Des frais de perception.


L’impôt ne peut produire qu’autant qu’une législation sagement combinée détermine son objet & sa forme ; & que des Agens délégués par le Prince, veillent à sa perception de la maniere indiquée par la loi.

Penser que chaque citoyen pût être assez juste pour s’imposer volontairement la somme que ses facultés comporteroient à toute rigueur, & assez zélé pour remettre lui-même son contingent au trésor du Prince, sans y être excité par d’autres motifs que celui de concourir au bien commun, autant qu’il est en lui ; ce seroit se repaître d’une chimère sublime, qui dans la spéculation honore sans doute l’humanité ; mais qui dans la pratique est bien au-dessus de ses forces.

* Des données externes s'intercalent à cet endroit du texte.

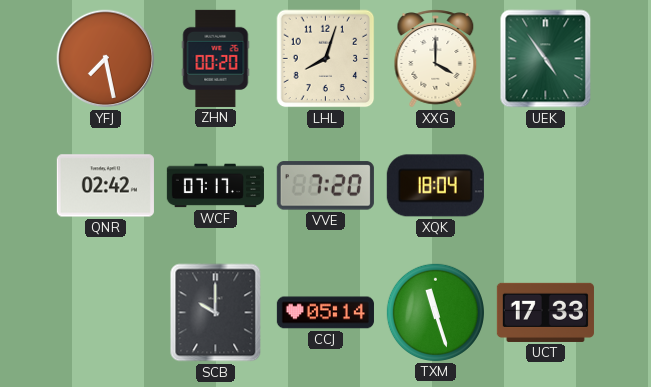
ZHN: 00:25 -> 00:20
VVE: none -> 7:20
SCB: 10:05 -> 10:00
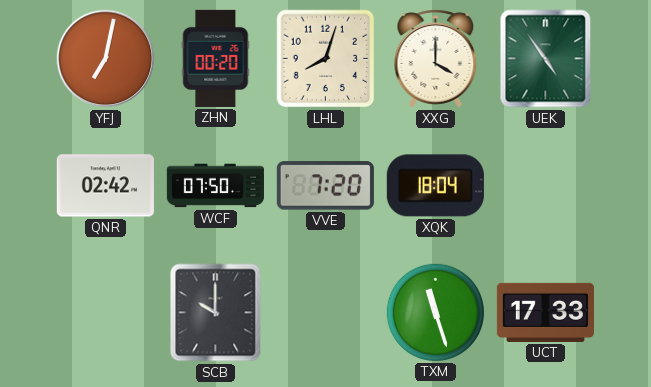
YFJ: 7:28 -> 7:02
WCF: 07:17 -> 07:50
CCJ: 05:14 -> none
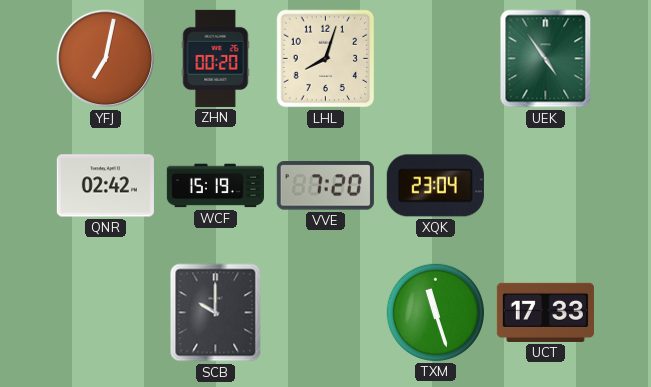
XXG: 4:00 -> none
WCF: 07:50 -> 15:19
XQK: 18:04 -> 23:04
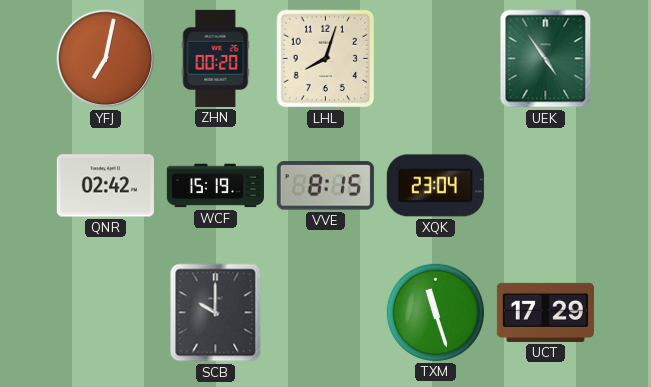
VVE: 7:20 -> 8:15
UCT: 17:33 -> 17:29
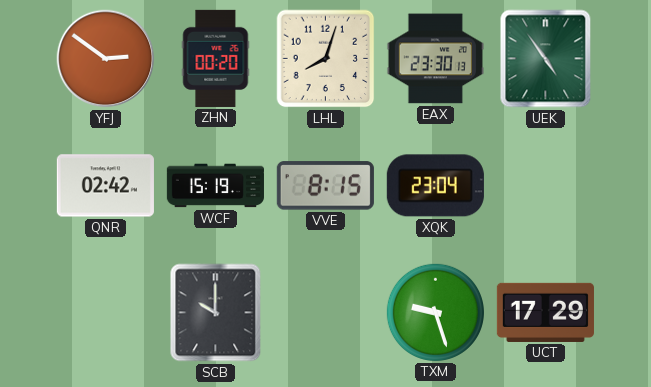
YFJ: 7:02 -> 2:51
EAX: none -> 23:30
TXM: 11:27 -> 9:27
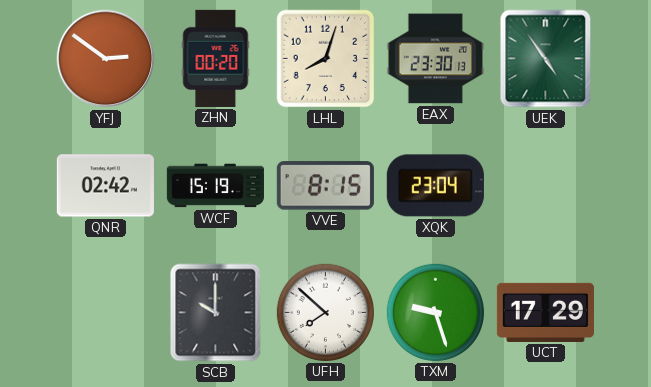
UFH: none -> 7:52
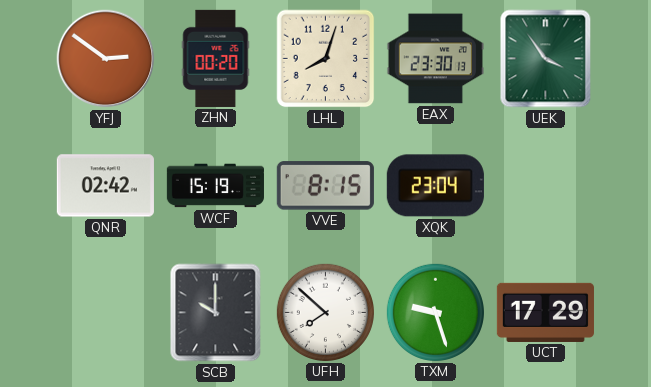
UEK: 4:54 -> 3:54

L’histoire fournit, il est vrai, quelques exemples de l’intérêt particulier, immolé sans réserve au bien public. Mais outre que la forme monarchique ne comporte pas cet amour excessif de la patrie, qui conduit par une détermination spontanée, tous les membres du corps social à l’entiere abnégation de leurs propriétés & d’eux-mêmes ; il faut encore observer que ces exemples n’ont eu lieu que dans des conjonctures où le danger de la chose publique à laquelle étoit attaché le salut de chaque particulier, dirigeoit nécessairement toutes les volontés & les affections vers l’unique point de l’intérêt général. Que dans aucun gouvernement, pas même dans ceux où la régle morale a le plus influé sur le régime politique, on n’a confié le sort de l’impôt à la bonne foi des contribuables ; & que si dans les âges du monde où cette régle a eu le plus d’empire, aucun législateur, quelque soin qu’ils prissent alors d’en faire dériver toutes leurs institutions, n’a osé cependant risquer sur ce point délicat, la vertu de ses concitoyens ; parce qu’il a sans doute connu l’ascendant naturel & la puissance des motifs qui solliciteroient sans cesse l’intérêt particulier à se rendre injuste envers le public : à plus forte raison toute idée de tribut proportionnel & spontané seroit-elle absurde, dans des siécles où la prédominance absolue de l’amour de soi-même sur les principes moraux & sur l’amour du bien commun, n’est que trop évidente.

J’insiste donc sur ma premiere proposition, que l’impôt, la loi & les préposés ne composent qu’un tout, qui ne peut avoir de réalité, sans chacune de ses parties intégrantes ; comme aucune de ces parties ne peut avoir de réalité sans les autres ; & qu’autant la loi est nécessaire à l’impôt, autant l’agence coercitive des préposés est nécessaire à l’exécution de la loi.

La principale raison qui ait porté plusieurs politiques à se décider de préférence en faveur de l’impôt personnel, a été qu’il se percevoir à moins de frais que l’impôt sur les consommattions.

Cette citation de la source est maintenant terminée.